:: What you should do ::
Transcribe the data below line for line, without any alteration, and omit the pictures from your transcription.

------

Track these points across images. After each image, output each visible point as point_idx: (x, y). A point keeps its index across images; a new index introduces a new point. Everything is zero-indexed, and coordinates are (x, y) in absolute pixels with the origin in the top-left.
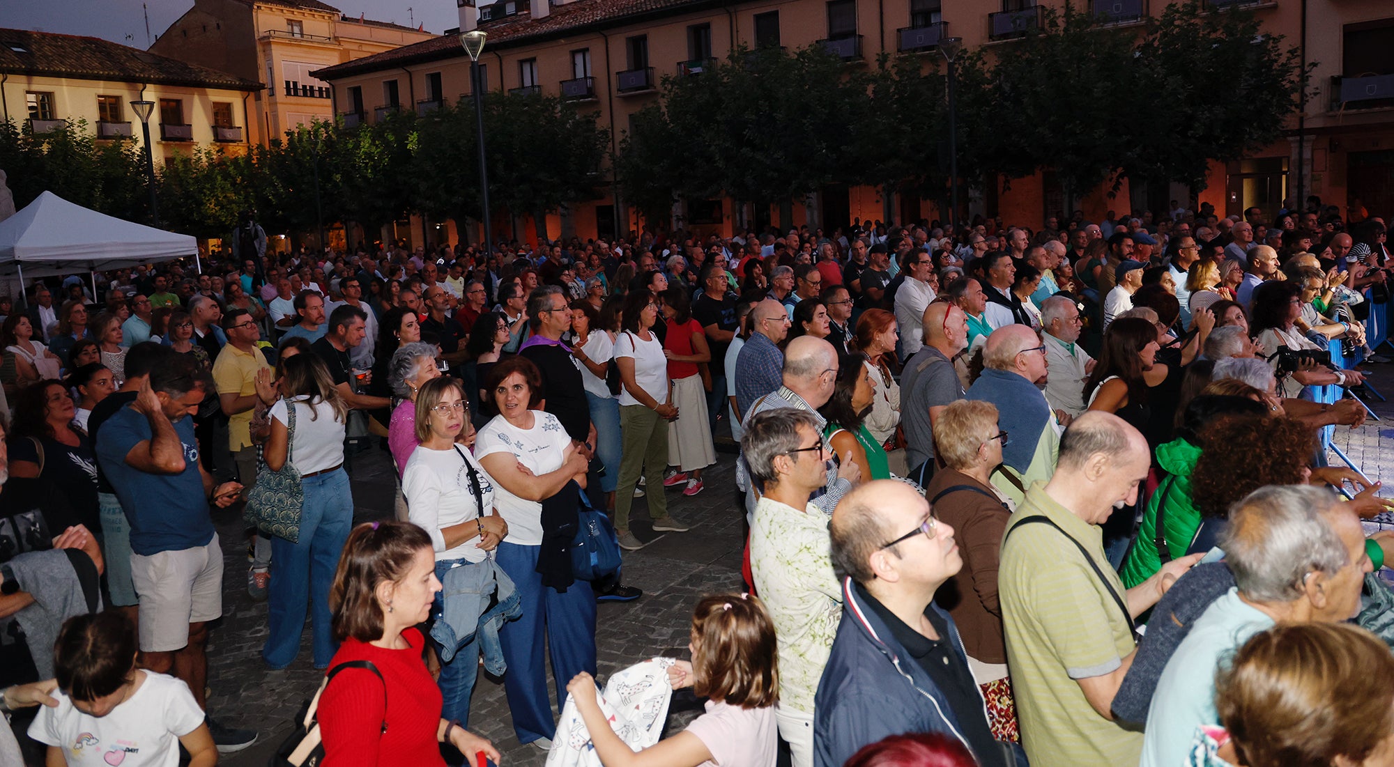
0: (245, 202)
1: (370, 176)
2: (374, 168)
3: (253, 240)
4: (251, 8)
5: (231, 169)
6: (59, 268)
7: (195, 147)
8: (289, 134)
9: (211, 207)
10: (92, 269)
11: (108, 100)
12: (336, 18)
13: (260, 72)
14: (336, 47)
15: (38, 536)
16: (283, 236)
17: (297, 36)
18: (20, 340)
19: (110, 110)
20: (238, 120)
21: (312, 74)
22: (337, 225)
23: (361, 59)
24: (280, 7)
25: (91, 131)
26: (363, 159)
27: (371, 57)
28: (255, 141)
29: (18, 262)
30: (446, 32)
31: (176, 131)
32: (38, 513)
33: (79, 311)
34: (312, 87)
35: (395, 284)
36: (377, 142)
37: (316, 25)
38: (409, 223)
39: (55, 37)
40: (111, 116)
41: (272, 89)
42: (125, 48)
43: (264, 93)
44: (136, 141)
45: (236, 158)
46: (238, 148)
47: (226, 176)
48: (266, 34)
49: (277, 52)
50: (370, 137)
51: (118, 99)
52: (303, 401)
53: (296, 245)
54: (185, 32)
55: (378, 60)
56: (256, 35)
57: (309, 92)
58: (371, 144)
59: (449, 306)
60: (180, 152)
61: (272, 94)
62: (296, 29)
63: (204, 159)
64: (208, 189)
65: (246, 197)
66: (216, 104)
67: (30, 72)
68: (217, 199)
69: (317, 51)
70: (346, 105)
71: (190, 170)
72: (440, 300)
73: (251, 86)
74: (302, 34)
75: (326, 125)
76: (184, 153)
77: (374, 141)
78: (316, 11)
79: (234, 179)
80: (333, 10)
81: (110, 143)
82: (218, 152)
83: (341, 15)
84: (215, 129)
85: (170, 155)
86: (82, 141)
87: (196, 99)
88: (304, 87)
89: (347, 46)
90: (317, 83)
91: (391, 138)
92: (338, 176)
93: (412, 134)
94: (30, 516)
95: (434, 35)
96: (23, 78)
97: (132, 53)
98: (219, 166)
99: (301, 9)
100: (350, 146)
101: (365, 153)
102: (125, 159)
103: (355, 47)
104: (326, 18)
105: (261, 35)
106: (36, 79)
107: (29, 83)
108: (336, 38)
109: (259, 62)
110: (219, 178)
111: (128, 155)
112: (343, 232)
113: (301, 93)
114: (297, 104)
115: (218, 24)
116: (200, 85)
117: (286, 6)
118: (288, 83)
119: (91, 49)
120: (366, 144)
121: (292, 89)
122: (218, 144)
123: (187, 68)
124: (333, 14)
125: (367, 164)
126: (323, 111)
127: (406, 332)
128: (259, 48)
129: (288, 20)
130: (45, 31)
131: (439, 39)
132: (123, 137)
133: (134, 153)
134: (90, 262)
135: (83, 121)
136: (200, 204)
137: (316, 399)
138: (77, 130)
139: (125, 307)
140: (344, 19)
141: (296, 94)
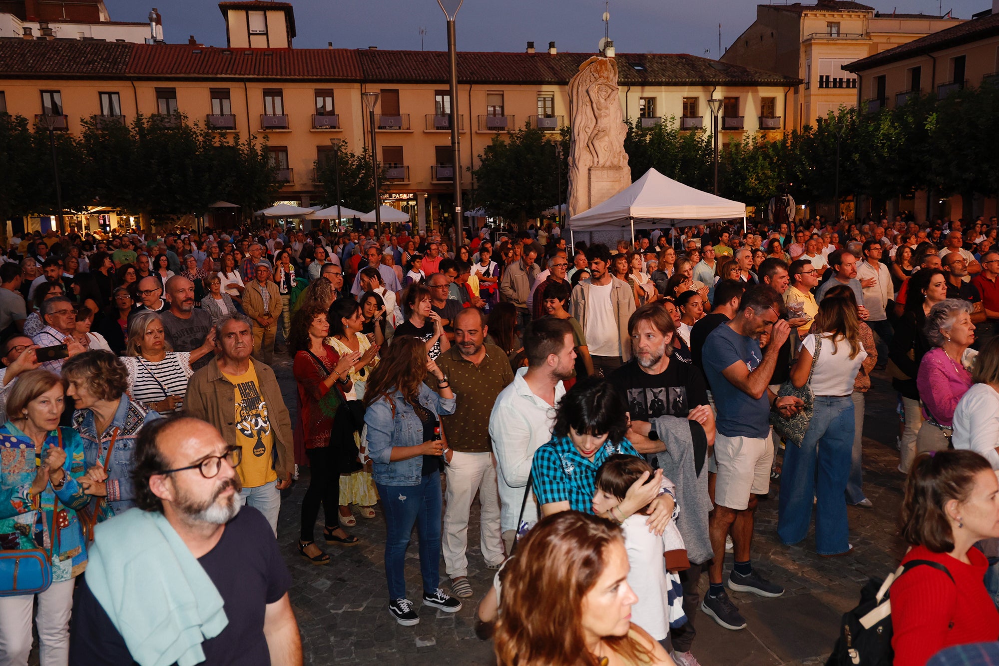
0: (778, 178)
1: (885, 155)
2: (890, 147)
3: (786, 207)
4: (800, 16)
5: (770, 151)
6: (654, 223)
7: (745, 134)
8: (819, 121)
9: (752, 181)
10: (673, 225)
11: (690, 101)
12: (870, 15)
13: (800, 70)
14: (867, 42)
15: (680, 406)
16: (803, 207)
17: (834, 36)
18: (634, 271)
19: (690, 108)
20: (779, 111)
21: (844, 68)
22: (850, 198)
23: (888, 51)
24: (823, 12)
25: (677, 125)
26: (882, 140)
27: (898, 47)
28: (790, 128)
29: (631, 218)
30: (974, 16)
31: (731, 122)
32: (684, 389)
33: (671, 254)
34: (841, 79)
35: (907, 250)
36: (896, 124)
37: (851, 23)
38: (913, 197)
39: (661, 56)
40: (690, 113)
41: (808, 83)
42: (704, 60)
43: (802, 87)
44: (705, 131)
45: (775, 143)
46: (776, 134)
47: (766, 156)
48: (809, 37)
49: (816, 51)
50: (890, 120)
51: (696, 99)
52: (827, 337)
53: (813, 214)
54: (747, 42)
55: (905, 50)
56: (801, 39)
57: (838, 83)
58: (890, 126)
59: (966, 272)
60: (733, 138)
61: (808, 88)
62: (834, 30)
63: (751, 143)
64: (752, 167)
65: (779, 174)
66: (764, 99)
67: (644, 84)
68: (757, 175)
69: (851, 47)
70: (871, 92)
71: (739, 152)
72: (959, 266)
73: (792, 82)
74: (838, 34)
75: (852, 111)
76: (736, 140)
77: (893, 123)
78: (853, 12)
79: (772, 159)
80: (867, 9)
81: (688, 133)
82: (762, 137)
83: (875, 12)
84: (761, 119)
85: (727, 141)
86: (671, 132)
87: (750, 95)
88: (835, 79)
89: (876, 40)
90: (846, 75)
91: (910, 120)
92: (857, 155)
93: (931, 115)
94: (678, 390)
95: (962, 21)
96: (639, 88)
97: (708, 63)
98: (761, 149)
99: (841, 11)
100: (871, 129)
101: (884, 134)
102: (696, 145)
103: (884, 40)
104: (861, 17)
105: (805, 38)
106: (647, 88)
107: (642, 92)
108: (868, 34)
109: (800, 62)
110: (761, 158)
111: (698, 142)
112: (852, 204)
113: (831, 85)
114: (828, 95)
115: (772, 33)
116: (754, 84)
117: (828, 10)
118: (821, 77)
119: (682, 63)
120: (885, 126)
121: (824, 82)
122: (762, 131)
123: (747, 71)
124: (868, 12)
125: (884, 144)
126: (849, 99)
127: (933, 291)
128: (802, 49)
129: (828, 22)
130: (655, 53)
131: (967, 23)
132: (697, 128)
133: (703, 140)
134: (672, 220)
135: (673, 118)
136: (744, 178)
137: (839, 337)
138: (669, 124)
139: (697, 253)
140: (878, 15)
141: (827, 87)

------

:: Final answer ::
Track these points across images. After each image, output each visible point as point_idx: (x, y). A point keeps its index across images; a new index introduces a new point. Everything is zero-indexed, and coordinates are (x, y) in absolute pixels with the origin in the top-left.
0: (245, 202)
1: (370, 176)
2: (374, 168)
3: (253, 240)
4: (251, 8)
5: (231, 169)
6: (59, 268)
7: (195, 147)
8: (289, 134)
9: (211, 207)
10: (92, 269)
11: (108, 100)
12: (336, 18)
13: (260, 72)
14: (336, 47)
15: (38, 536)
16: (283, 236)
17: (297, 36)
18: (20, 340)
19: (110, 110)
20: (238, 120)
21: (312, 74)
22: (337, 225)
23: (361, 59)
24: (280, 7)
25: (91, 131)
26: (363, 159)
27: (371, 57)
28: (255, 141)
29: (18, 262)
30: (446, 32)
31: (176, 131)
32: (38, 513)
33: (79, 311)
34: (312, 87)
35: (395, 284)
36: (377, 142)
37: (316, 25)
38: (409, 223)
39: (55, 37)
40: (111, 116)
41: (272, 89)
42: (125, 48)
43: (264, 93)
44: (136, 141)
45: (236, 158)
46: (238, 148)
47: (226, 176)
48: (266, 34)
49: (277, 52)
50: (370, 137)
51: (118, 99)
52: (303, 401)
53: (296, 245)
54: (185, 32)
55: (378, 60)
56: (256, 35)
57: (309, 92)
58: (371, 144)
59: (449, 306)
60: (180, 152)
61: (272, 94)
62: (296, 29)
63: (204, 159)
64: (208, 189)
65: (246, 197)
66: (216, 104)
67: (30, 72)
68: (217, 199)
69: (317, 51)
70: (346, 105)
71: (190, 170)
72: (440, 300)
73: (251, 86)
74: (302, 34)
75: (326, 125)
76: (184, 153)
77: (374, 141)
78: (316, 11)
79: (234, 179)
80: (333, 10)
81: (110, 143)
82: (218, 152)
83: (341, 15)
84: (215, 129)
85: (170, 155)
86: (82, 141)
87: (196, 99)
88: (304, 87)
89: (347, 46)
90: (317, 83)
91: (391, 138)
92: (338, 176)
93: (412, 134)
94: (30, 516)
95: (434, 35)
96: (23, 78)
97: (132, 53)
98: (219, 166)
99: (301, 9)
100: (350, 146)
101: (365, 153)
102: (125, 159)
103: (355, 47)
104: (326, 18)
105: (261, 35)
106: (36, 79)
107: (29, 83)
108: (336, 38)
109: (259, 62)
110: (219, 178)
111: (128, 155)
112: (343, 232)
113: (301, 93)
114: (297, 104)
115: (218, 24)
116: (200, 85)
117: (286, 6)
118: (288, 83)
119: (91, 49)
120: (366, 144)
121: (292, 89)
122: (218, 144)
123: (187, 68)
124: (333, 14)
125: (367, 164)
126: (323, 111)
127: (406, 332)
128: (259, 48)
129: (288, 20)
130: (45, 31)
131: (439, 39)
132: (123, 137)
133: (134, 153)
134: (90, 262)
135: (83, 121)
136: (200, 204)
137: (316, 399)
138: (77, 130)
139: (125, 307)
140: (344, 19)
141: (296, 94)
0: (778, 178)
1: (885, 155)
2: (890, 147)
3: (786, 207)
4: (800, 16)
5: (770, 151)
6: (654, 223)
7: (745, 134)
8: (819, 121)
9: (752, 181)
10: (673, 225)
11: (690, 101)
12: (870, 15)
13: (800, 70)
14: (867, 42)
15: (680, 406)
16: (803, 207)
17: (834, 36)
18: (634, 271)
19: (690, 108)
20: (779, 111)
21: (844, 68)
22: (850, 198)
23: (888, 51)
24: (823, 12)
25: (677, 125)
26: (882, 140)
27: (898, 47)
28: (790, 128)
29: (631, 218)
30: (974, 16)
31: (731, 122)
32: (684, 389)
33: (671, 254)
34: (841, 79)
35: (907, 250)
36: (896, 124)
37: (851, 23)
38: (913, 197)
39: (661, 56)
40: (690, 113)
41: (808, 83)
42: (704, 60)
43: (802, 87)
44: (705, 131)
45: (775, 143)
46: (776, 134)
47: (766, 156)
48: (809, 37)
49: (816, 51)
50: (890, 120)
51: (696, 99)
52: (827, 337)
53: (813, 214)
54: (747, 42)
55: (905, 50)
56: (801, 39)
57: (838, 83)
58: (890, 126)
59: (966, 272)
60: (733, 138)
61: (808, 88)
62: (834, 30)
63: (751, 143)
64: (752, 167)
65: (779, 174)
66: (764, 99)
67: (644, 84)
68: (757, 175)
69: (851, 47)
70: (871, 92)
71: (739, 152)
72: (959, 266)
73: (792, 82)
74: (838, 34)
75: (852, 111)
76: (736, 140)
77: (893, 123)
78: (853, 12)
79: (772, 159)
80: (867, 9)
81: (688, 133)
82: (762, 137)
83: (875, 12)
84: (761, 119)
85: (727, 141)
86: (671, 132)
87: (750, 95)
88: (835, 79)
89: (876, 40)
90: (846, 75)
91: (910, 120)
92: (857, 155)
93: (931, 115)
94: (678, 390)
95: (962, 21)
96: (639, 88)
97: (708, 63)
98: (761, 149)
99: (841, 11)
100: (871, 129)
101: (884, 134)
102: (696, 145)
103: (884, 40)
104: (861, 17)
105: (805, 38)
106: (647, 88)
107: (642, 92)
108: (868, 34)
109: (800, 62)
110: (761, 158)
111: (698, 142)
112: (852, 204)
113: (831, 85)
114: (828, 95)
115: (772, 33)
116: (754, 84)
117: (828, 10)
118: (821, 77)
119: (682, 63)
120: (885, 126)
121: (824, 82)
122: (762, 131)
123: (747, 71)
124: (868, 12)
125: (884, 144)
126: (849, 99)
127: (933, 291)
128: (802, 49)
129: (828, 22)
130: (655, 53)
131: (967, 23)
132: (697, 128)
133: (703, 140)
134: (672, 220)
135: (673, 118)
136: (744, 178)
137: (839, 337)
138: (669, 124)
139: (697, 253)
140: (878, 15)
141: (827, 87)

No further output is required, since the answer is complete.